Dataset entries

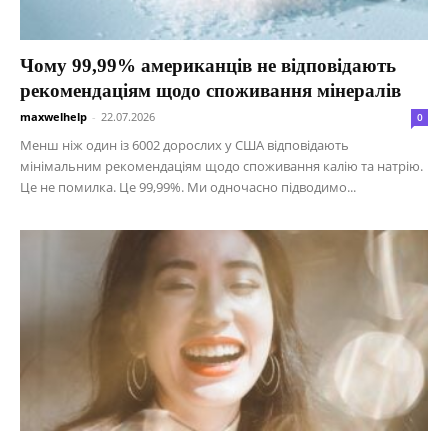
Чому 99,99% американців не відповідають
рекомендаціям щодо споживання мінералів
maxwelhelp
-
22.07.2026
0
Менш ніж один із 6002 дорослих у США відповідають
мінімальним рекомендаціям щодо споживання калію та натрію.
Це не помилка. Це 99,99%. Ми одночасно підводимо...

TASK OBJECTIVE - Rewrite these lines, putting "магнію" in place of "калію" and leaving everything else unchanged. Leave the pictures out of your answer.

EXERCISE RESULT -
Чому 99,99% американців не відповідають
рекомендаціям щодо споживання мінералів
maxwelhelp
-
22.07.2026
0
Менш ніж один із 6002 дорослих у США відповідають
мінімальним рекомендаціям щодо споживання магнію та натрію.
Це не помилка. Це 99,99%. Ми одночасно підводимо...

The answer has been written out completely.